Is that a bit of blood I see there? great write up and illustration

Frank


----------



## termi678 (Feb 2, 2007)

No, it's not blood; hope the guy didn't cut himself. It's a piece of cardboard that he used to prevent scraching the parts during disassembly. i disassembled mine but i am having trouble finding the small metric "O" ring that is inside the distributor. It is 12.45 mm I.D., 22 mm O.D.; 6 mm Height and it is Left Handed. If anybody knows where i can get it; please, let me know.
Thanks,


----------



## KA24Tech (Feb 2, 2004)

That is a very good write up! 
Is that a factory Nissan part? I ask because I didn't see any of the ID stampings and I saw alot of China parts.

You said that you didn't know what the sensor did. Just to let you know the rotor plate has 360 slits for each degree as well as four slits for the 180 degree signal with the larger slit for cylinder no. 1. The rotor plate passes through the sensor which is an LED that is on when the ignition is on. As the rotor turns the light goes through each slit to a photo diode on the bottom. This light triggers the a rough waveform signal that is converted into the ON - OFF signal sent to the ECM to interpolate for ignition signal.

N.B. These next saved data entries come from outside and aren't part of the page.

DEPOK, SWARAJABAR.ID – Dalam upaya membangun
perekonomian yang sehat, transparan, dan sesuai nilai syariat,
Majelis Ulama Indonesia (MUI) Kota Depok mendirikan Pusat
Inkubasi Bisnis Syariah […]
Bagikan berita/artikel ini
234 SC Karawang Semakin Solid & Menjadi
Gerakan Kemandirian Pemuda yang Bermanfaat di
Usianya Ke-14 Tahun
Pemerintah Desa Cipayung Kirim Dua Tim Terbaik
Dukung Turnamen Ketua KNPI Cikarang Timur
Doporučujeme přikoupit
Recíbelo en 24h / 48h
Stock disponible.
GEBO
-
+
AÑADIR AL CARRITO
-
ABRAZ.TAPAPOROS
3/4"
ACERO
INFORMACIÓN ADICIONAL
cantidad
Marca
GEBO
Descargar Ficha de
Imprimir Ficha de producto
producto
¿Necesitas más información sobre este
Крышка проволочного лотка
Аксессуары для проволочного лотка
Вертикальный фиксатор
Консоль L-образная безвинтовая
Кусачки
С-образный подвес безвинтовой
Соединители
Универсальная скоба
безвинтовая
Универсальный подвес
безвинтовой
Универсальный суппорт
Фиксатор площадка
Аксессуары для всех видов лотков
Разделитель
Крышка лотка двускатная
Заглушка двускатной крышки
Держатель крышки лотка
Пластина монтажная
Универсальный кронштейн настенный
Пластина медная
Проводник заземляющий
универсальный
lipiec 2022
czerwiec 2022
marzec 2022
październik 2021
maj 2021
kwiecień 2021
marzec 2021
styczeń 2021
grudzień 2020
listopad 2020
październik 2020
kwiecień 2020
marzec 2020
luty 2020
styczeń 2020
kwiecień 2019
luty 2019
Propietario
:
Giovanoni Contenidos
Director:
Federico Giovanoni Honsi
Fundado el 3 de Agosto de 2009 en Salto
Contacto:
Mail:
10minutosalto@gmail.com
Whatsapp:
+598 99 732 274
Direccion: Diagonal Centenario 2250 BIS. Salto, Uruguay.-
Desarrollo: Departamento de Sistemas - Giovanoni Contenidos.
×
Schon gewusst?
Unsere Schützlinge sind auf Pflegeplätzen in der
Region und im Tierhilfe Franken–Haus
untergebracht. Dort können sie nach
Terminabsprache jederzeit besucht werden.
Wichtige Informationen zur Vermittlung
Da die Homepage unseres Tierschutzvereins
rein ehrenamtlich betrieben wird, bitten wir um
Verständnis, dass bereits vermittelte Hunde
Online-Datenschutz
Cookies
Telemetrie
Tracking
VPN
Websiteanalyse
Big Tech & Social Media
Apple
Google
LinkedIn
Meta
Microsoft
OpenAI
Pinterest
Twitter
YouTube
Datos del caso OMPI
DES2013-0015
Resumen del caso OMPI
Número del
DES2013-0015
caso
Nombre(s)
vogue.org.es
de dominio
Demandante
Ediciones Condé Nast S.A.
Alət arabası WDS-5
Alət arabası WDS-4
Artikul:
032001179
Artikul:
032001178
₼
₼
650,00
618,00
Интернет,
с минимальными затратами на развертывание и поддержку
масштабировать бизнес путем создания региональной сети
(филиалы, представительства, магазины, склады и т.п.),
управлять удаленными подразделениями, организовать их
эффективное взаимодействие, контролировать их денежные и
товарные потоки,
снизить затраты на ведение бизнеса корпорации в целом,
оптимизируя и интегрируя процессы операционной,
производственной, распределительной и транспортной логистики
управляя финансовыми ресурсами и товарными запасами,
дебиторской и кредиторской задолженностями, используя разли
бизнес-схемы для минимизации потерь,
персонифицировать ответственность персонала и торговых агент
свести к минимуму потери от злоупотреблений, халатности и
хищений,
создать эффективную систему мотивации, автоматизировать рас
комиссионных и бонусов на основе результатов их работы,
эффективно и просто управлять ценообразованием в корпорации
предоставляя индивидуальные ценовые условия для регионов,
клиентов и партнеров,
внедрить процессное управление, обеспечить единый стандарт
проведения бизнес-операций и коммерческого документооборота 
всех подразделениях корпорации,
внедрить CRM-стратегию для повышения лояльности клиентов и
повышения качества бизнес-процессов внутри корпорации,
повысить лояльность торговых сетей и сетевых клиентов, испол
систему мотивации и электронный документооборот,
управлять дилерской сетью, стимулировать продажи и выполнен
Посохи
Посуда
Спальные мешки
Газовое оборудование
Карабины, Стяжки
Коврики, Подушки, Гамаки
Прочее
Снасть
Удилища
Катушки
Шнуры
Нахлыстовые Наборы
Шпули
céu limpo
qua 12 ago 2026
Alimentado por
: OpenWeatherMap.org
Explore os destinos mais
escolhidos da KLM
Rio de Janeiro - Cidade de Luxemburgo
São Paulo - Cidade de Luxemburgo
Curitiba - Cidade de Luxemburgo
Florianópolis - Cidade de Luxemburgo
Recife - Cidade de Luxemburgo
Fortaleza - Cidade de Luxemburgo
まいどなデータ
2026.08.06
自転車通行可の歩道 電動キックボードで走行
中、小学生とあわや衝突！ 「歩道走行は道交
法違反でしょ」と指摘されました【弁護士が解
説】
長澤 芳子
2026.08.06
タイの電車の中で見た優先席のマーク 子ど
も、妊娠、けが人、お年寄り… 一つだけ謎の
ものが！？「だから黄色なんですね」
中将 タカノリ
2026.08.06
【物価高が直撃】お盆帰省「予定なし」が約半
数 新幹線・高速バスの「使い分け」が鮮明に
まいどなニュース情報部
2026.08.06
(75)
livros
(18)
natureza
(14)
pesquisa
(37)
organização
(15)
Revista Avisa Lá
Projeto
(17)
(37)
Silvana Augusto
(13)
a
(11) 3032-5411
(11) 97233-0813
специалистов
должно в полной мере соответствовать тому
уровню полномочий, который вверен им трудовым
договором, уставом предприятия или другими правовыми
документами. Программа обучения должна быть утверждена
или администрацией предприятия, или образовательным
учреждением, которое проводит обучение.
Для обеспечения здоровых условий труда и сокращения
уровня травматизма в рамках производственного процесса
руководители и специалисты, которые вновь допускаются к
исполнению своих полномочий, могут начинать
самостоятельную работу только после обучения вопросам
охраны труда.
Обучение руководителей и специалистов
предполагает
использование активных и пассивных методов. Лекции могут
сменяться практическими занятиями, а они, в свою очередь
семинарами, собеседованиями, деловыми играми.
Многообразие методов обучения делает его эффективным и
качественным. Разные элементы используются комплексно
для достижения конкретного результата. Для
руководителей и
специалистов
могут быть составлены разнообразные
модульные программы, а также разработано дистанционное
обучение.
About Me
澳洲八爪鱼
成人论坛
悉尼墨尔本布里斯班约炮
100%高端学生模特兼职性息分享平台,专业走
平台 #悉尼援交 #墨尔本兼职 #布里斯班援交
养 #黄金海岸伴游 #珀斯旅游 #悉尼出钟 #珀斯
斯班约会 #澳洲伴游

Also when you were asking about the o-ring (which available from Nissan) is it the one on the bottom or the distributor seal inside (the part number is on the bottom of the page)? If you don't mind could you confirm the bearing info: RBL 6200RS C3 China 

Thanks and again good job
Troy


----------



## termi678 (Feb 2, 2007)

Troy,
i found that link on the net during a search and decided to share it with the group; however, i took my Hitachi D4P90-03, nissan 22100-1E420 distributor apart and i am now looking for the small metric seal with the following markings, 12.45 mm I.D.; 22 mm O.D.; 6 mm (Height) and L which means left handed. During my distributor disassembly i had to make a couple of reference marks in relationship with the optical disk for proper re-assembly; i figured that if i assembled it without any references it may not work right. Thanks for the technical info on how it works.

Termi678


----------



## MickeyKnox (Jun 17, 2006)

so my distributor has some oil on the bottom. the cap does not have oil though.
I am not sure it the leak is an engine lick or distributor leak. 
so if I change this O ring this could really save me money. I mean I would avoid
buying new distributor.


----------



## termi678 (Feb 2, 2007)

MickeyKnox,
If ur distributor has some oil on the bottom, most likely it is a distributor leak and u have to replace the " O " rings. There are two O rings; one on the outside, which is the large one (this one could be easily replaced) without disassembly of the distributor (Try this one first) take it out, take it to the Nissan dealer and get a new one. Most of the time, the one that leaks is the small O ring, which requires distributor disassembly. Before taking the distributor apart, u have to mark or write down some distributor markings as references (line up a line with a dimple on the key) to make sure that it is assembled correctly; otherwise the firing order will be screw up. Also, it is very difficult to buy the small O ring seal inside the distributor. If u have both O rings, after you do the appropiate markings, the distributor could be rebuilt easily. Be careful with the optical sensor plate during the disassembly.

Termi


----------